第1話

文字数 1,900文字

どうしてそういう状況になったのか?
何故その選択をしたのか?
今でもよくわからない。

――小学5年か6年のころ。
放課後、地元の駅前で友人と出会った。

私は自転車、友人は徒歩。
見ると、友人は両手でカップ焼きそばを大事そうに持っていた。
ペヤング。

友人「これ、そこのコンビニで買って。今から食べるんだ」
すでにお湯の入った状態のペヤング。
『すぐ、そこ サンクス♪』のコンビニで買って、お湯も入れたらしい。
(このサンクスは現在、ファミマになっている)

たまたま出会った私と友人は、おしゃべりを始めた。
他愛無い話をしたのだと思う。

私「それ、そろそろ3分たったんじゃない?」
友人が手に持つペヤングを指さす。

友人「あっ。麺のびちゃう。食べないと」
友人と私は駅前のロータリーの端っこへと移動した。

自転車のスタンドをおろす。
私が自転車を停めている間、友人は排水溝を見つけてお湯切りをしていた。

お湯切りを終えた友人が私のもとに来る。
と、友人が私にペヤングを差し出してきた。
友人「これ、ちょっと持っててくれない?」

私がペヤングを預かると、友人は手首にかけたビニール袋からソースの小袋を取り出した。
湯気のあがる麺にソースをかけていく。

友人「青のりとスパイスは……」
友人がビニール袋をゴソゴソしている。

『どうして俺は、友人のペヤングが出来上がるのを、わざわざ両手に持ってあげて突っ立っているんだろう』
私の中の悪魔が囁いた。

私「これ、ちょっとここに置くね」
友人のペヤングを、そばに停めた自転車のサドルにのせた。

友人「えっ?」
私「ほら。
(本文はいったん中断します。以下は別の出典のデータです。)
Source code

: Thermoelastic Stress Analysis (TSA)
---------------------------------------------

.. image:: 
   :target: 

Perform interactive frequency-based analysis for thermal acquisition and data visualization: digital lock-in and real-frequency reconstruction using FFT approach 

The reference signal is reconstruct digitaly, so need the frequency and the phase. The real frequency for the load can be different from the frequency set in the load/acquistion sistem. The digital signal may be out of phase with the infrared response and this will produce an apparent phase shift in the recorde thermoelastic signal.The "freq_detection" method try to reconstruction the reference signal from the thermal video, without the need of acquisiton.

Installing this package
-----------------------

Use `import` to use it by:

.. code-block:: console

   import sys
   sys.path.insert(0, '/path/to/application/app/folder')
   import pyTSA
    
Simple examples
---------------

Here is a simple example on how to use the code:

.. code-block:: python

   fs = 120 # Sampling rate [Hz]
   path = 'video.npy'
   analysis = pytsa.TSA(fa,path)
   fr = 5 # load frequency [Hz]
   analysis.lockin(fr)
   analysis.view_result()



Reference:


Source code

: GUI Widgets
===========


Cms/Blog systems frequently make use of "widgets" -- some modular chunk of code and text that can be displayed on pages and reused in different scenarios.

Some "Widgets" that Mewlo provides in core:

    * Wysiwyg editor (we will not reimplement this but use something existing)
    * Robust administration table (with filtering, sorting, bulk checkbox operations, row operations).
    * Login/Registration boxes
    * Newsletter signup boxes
ここなら安定するから」
友人「(ビニールに入れた青のりを探しながら)ああ、うん」
私「…………………」

ようやくビニールの中から小袋を見つけた友人が、サドルの上のペヤングに青のりとスパイスを振りかけていく。
その瞬間だった。
私の自転車が揺れた。

風の影響か、私の手が当たったのか、自転車が揺れた原因は覚えていない。
友人のペヤングが宙を舞い、地面に落ちた。

「秒速5センチメートルなんだって。ペヤングの青のりの落ちるスピード」

新海誠のアニメみたいなセリフは、出てこなかった。
(これは1998年~1999年の話だし。『秒速5センチメートル』は2007年に公開)

アスファルトの上に、ペヤングの麺が広がる。
まだ色づいていない麺は、部分部分に粉のソースと青のりをまとっていた。

友人「…………………」
私「…………………」
地面のペヤングを見つめる二人。

『おれが、俺がペヤングを自転車のサドルにのせたせい、か?』

友人「…………………」
私「あの、その、ごめん!こんなとこのっけたから!」
友人「…………………」
私「あの、俺……サンクスでペヤング買ってくるよ!」

地面に落ちたペヤングの麺。
友人はひっくり返った容器を拾い、麺をもとの場所に戻している。

私「今お金ないから、一旦ウチ帰らないとだけど」
友人「…………………」
私「お金とって、サンクスでペヤング買って戻ってくるから!」
友人「……いい」
私「お湯入れたやつ、持ってくるから!ちょっとだけ待っててよ!」
友人「……もう、いい」

私「えっ?」
友人「買ってこなくて、いい」
私「……でも」
友人「もう、いいから」
私「…………………」
友人「……これ、捨ててくる」

友人が、とぼとぼと歩きだす。
数分前にペヤングを買って、お湯を入れた場所へ向かう。
私はどうしたらいいのかわからないまま、友人とともにサンクスへ。

地面に落ちてダメになったペヤング。
ビニールに入れたそれを、コンビニの前のごみ箱へ入れる友人。
私は何も言うことができずに、ただ横で見ていた。

友人「……じゃあ、またね」
私「あ、うん。また、明日」

友人が再びペヤングを買うことはなかった。
申し訳なさと許しを得られていないモヤモヤを抱えたまま、私は友人と別れた。

覆水盆に返らず。
当時11~12才の私は、そんな諺を知らない。

お小遣いからペヤングを買って、ポットでお湯を入れて、ようやく食べられるはずだったペヤング。
食べる前のワクワク、想像する味。
それらをひっくるめた友人のペヤングはもう、今さら買い直しても取り戻せるものではない。
世界に一つだけのペヤング。
私はそれを、台無しにしてしまった。

覆ペヤング容器に返らず。
身をもって知った諺は、中々忘れることがない。

――ペヤングが宙を舞った、あの出来事の翌日。
友人は何のわだかまりも感じさせず、私に接してくれた。
怒ったり、無視したり、文句を言ってもよかったと思う。
単なる笑い話として受け入れてくれた友人に、度量の大きさを感じた。

落ちたペヤングはもとに戻らないこと。
それと一緒に、友人は大切なことを学ばせてくれた気がする。